De type point and click, le jeu se dirige uniquement à la souris. On visite une série de tableaux fixes, clique là où l’on veut se déplacer. Peu sexy, à contretemps des productions actuelles où l’action est balisée, le genre date des années 1990, une période bénie pour Jean-Baptiste De Clerfayt qui « ne jouait qu’à ça ». « Quand j’ai vu, il y a quatre ans, qu’un grand créateur de l’époque levait des millions pour un projet de jeu qui réhabilite ce style à l’ancienne, j’ai voulu me lancer aussi. » L’humour constitue un ingrédient incontournable de nombreux point and click. Ainsi, Lancelot visite, sur les conseils de Dieu, un bar gay pour y chercher le Graal, croise un berger qui prend ses feuilles de cannabis géantes pour des moutons et des ménestrels de la « French nouvelle vague ». OK, le pinard est bon.

Louis IX le sexy et le diacre zoophile

En nous forçant à dénicher de la logique au sein de l’absurde, la pratique du jeu vidéo façonne ici une perception neuve qui démystifie le sacré.

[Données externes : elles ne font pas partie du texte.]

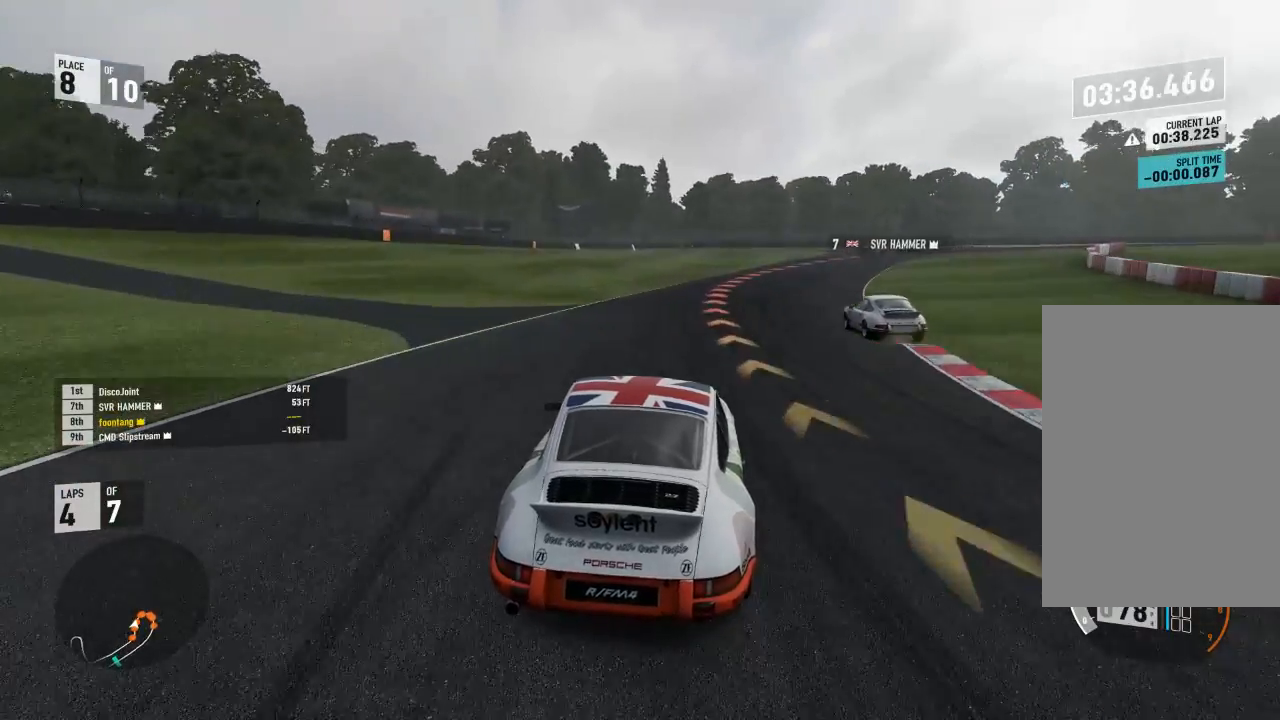
{"buttons": ["R2"], "left_stick": "down-right", "right_stick": "center", "events": []}
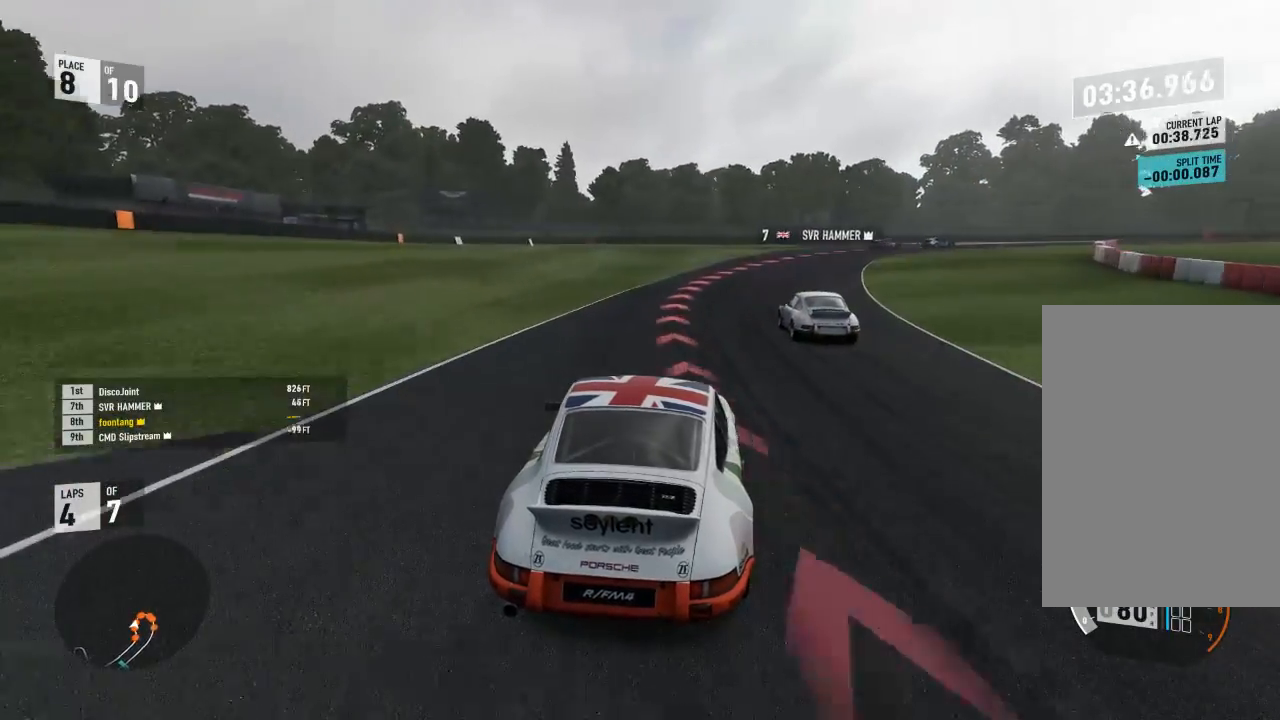
{"buttons": ["L2"], "left_stick": "down-right", "right_stick": "center", "events": [[33, "left_stick", "center"], [67, "R2", "up"], [100, "L2", "down"], [367, "left_stick", "down-right"]]}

À travers ses personnages, l’œuvre inclut des éléments historiques pour mieux les détourner. Saint François d’Assise aime fricoter avec les écureuils de la forêt de Brocéliande. Il dorlote un petit christ, sur sa croix, qui s’égosille : « Je ne suis plus un bébé, j’ai 33 ans. » Lancelot’s Hangover joue-t-il la provoc ? « Pour moi, il s’agit plus de tendresse », répond le développeur montois, qui a mis en page le journal Dimanche, hebdomadaire de l’Église catholique. D’éducation catho sans être croyant, il voit « quelque chose d’épique dans l’imagerie religieuse » qui le fascine. Oui, enfin, il y a un diacre zoophile, quand même.

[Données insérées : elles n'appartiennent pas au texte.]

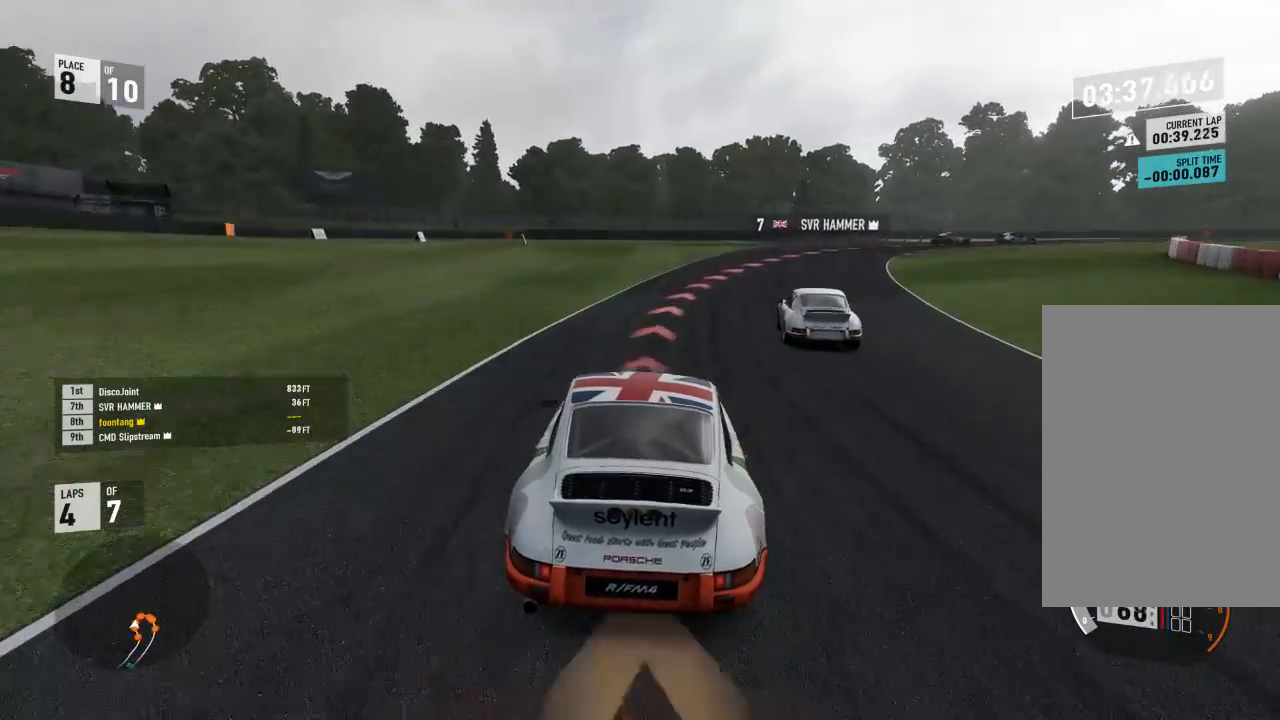
{"buttons": ["R2"], "left_stick": "down-right", "right_stick": "center", "events": [[100, "R2", "down"], [200, "L2", "up"]]}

Un peu plus loin, Jean-Jacques le Gendarme, beau-parleur en armure, défie le joueur. Point d’ordalie ici. Il faut affronter ce fier défenseur du roi « Louis IX le sexy » en joute verbale. Sur fond de chauvinisme grotesque (« Respecte-nous, enfoiré de roast-beef, les Français ont inventé le ménage à trois »), il faut ruser pour discréditer l’adversaire. Les dialogues surréalistes transpirent l’autodérision « à la belge » : tout le monde en prend pour son grade. On pense aux duels d’insultes d’Escape from Monkey Island, auxquels De Clerfayt a rejoué avant de se lancer dans le développement. « Petit, j’étais le seul de mon entourage à être fan de ces jeux d’aventure. Maintenant, avec les forums en ligne, je rencontre d’autres aficionados. » Il s’est même rendu au AdventureX, à Londres, le salon dédié au genre.

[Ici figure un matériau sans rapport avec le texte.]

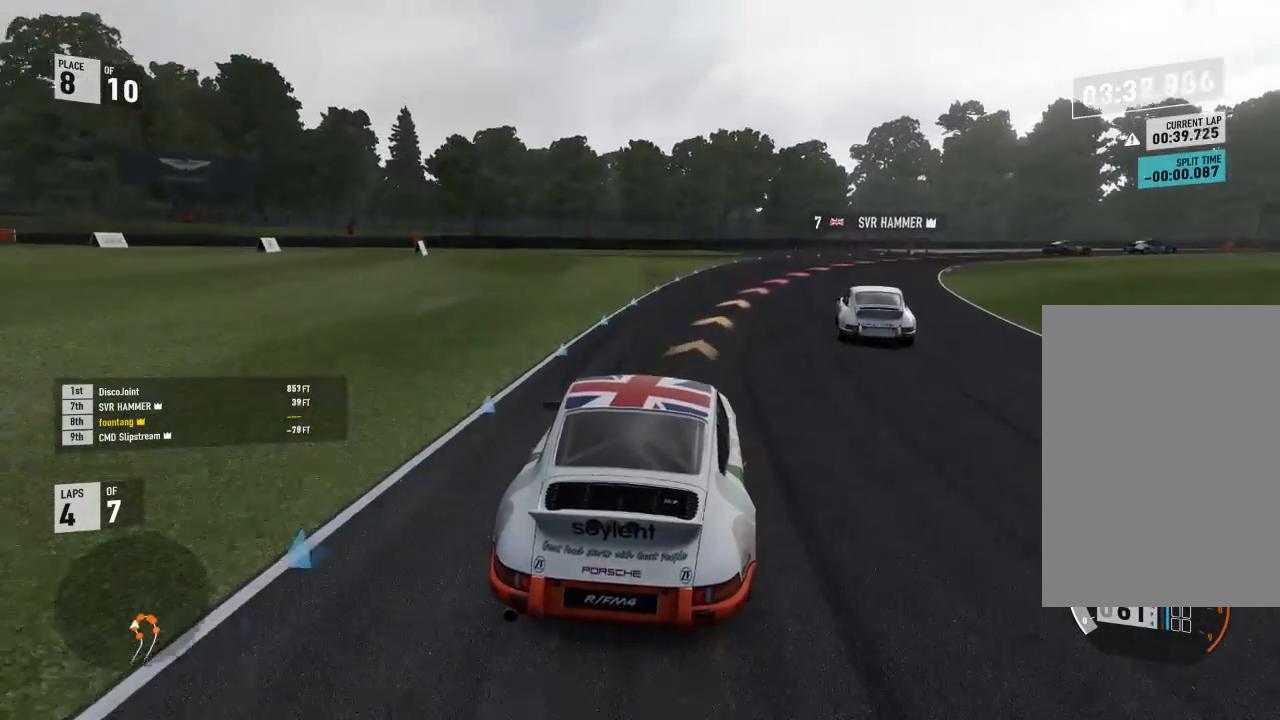
{"buttons": [], "left_stick": "down-right", "right_stick": "center", "events": [[300, "R2", "up"]]}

Là-bas, l’indépendant a annoncé sa campagne de financement participatif. Un procédé courant dans l’industrie. Même les grands studios, comme Larian, basé à Gand, l’utilisent pour accroître la renommée des projets. En quatre mois de promotion à temps plein, il récolte 10 000 $ des joueurs, ravis que l’on dépoussière leur genre fétiche. Face aux grosses productions, calibrées au millimètre, cela a du sens, pour le public, de soutenir des titres authentiques et rétro. Certains investissent jusqu’à 700 $. Sans couvrir entièrement les coûts, ce Kickstarter permet de prendre la température avant de continuer l’autofinancement. « C’est aussi une façon d’être proche des gens, poursuit De Clerfayt. Ils testent des versions intermédiaires, commentent mes avancées et sont ravis d’y contribuer. » D’ici à la sortie en octobre, il reste à équilibrer la difficulté des énigmes. À Médor, après plusieurs heures à se gratter la tête, on a réussi à pénétrer le château des vierges effarouchées (ce n’est pas sale). On cherche encore comment convaincre saint François d’Assise de se dévêtir pour lui dérober sa toge. On a surtout peur de ce que pourrait être la solution.